Should I keep my savings in a high yield savings account? ›

In general, high-yield savings accounts are an essential financial product when you're building an emergency fund or saving up for a something in the near future, like a family vacation.

Where can I get 7% interest on my money? ›

Which bank gives 7% interest on a savings account? Right now, only one financial institution is paying at least 7% APY: Landmark Credit Union.

How can I get 10% interest? ›

Where can I get 10 percent return on investment?
  1. Invest in stocks for the short term. ...
  2. Real estate. ...
  3. Investing in fine art. ...
  4. Starting your own business. ...
  5. Investing in wine. ...
  6. Peer-to-peer lending. ...
  7. Invest in REITs. ...
  8. Invest in gold, silver, and other precious metals.

How to become a millionaire with compound interest? ›

At the end of the day, compound interest will get you closer to becoming a millionaire than simple interest, and if you're able to put aside even $5 per day into an account with an 8% return, you'll have over one million dollars in 50 years. If you're able to invest more than that, the process will be much quicker.

Is compound interest daily better than simple interest daily? ›

Which Is Better, Simple or Compound Interest? It depends on whether you're saving or borrowing. Compound interest is better for you if you're saving money in an account or being repaid for a loan. However, if you're borrowing money, you'll pay less over time with simple interest.

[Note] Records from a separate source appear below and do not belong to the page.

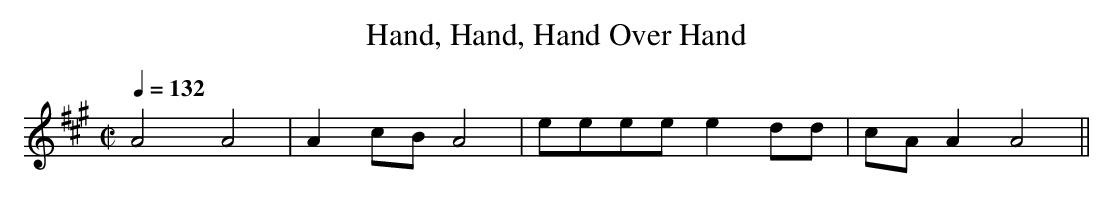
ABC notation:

X:1
T:Hand, Hand, Hand Over Hand
M:C|
L:1/8
Q:1/4=132
K:A
A4 A4|A2cB A4|eeee e2dd|cAA2 A4||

Is interest compounded daily or annually better? ›

Most of our experts agree that you shouldn't settle for anything less than a 1% APY on a regular savings account and daily compounding is preferred. However, depending on how much access you need to your money, you may want to consider opting for a money market account with a higher interest rate.

Is interest compounded daily better than annually? ›

The APY is the true annual return on your deposit, and it accounts for whether the account compounds daily or monthly. If two accounts, one which compounds daily and one which compounds monthly have the same APR, the one that compounds daily will have a higher APY.

Is compounded daily better than annually? ›

Your interest could be compounded daily, monthly, quarterly, semiannually or annually. The more frequent compounding periods, the greater amount of interest and the faster your money grows.

Top Articles
Latest Posts
Article information

Author: Edwin Metz

Last Updated:

Views: 6779

Rating: 4.8 / 5 (78 voted)

Reviews: 85% of readers found this page helpful

Author information

Name: Edwin Metz

Birthday: 1997-04-16

Address: 51593 Leanne Light, Kuphalmouth, DE 50012-5183

Phone: +639107620957

Job: Corporate Banking Technician

Hobby: Reading, scrapbook, role-playing games, Fishing, Fishing, Scuba diving, Beekeeping

Introduction: My name is Edwin Metz, I am a fair, energetic, helpful, brave, outstanding, nice, helpful person who loves writing and wants to share my knowledge and understanding with you.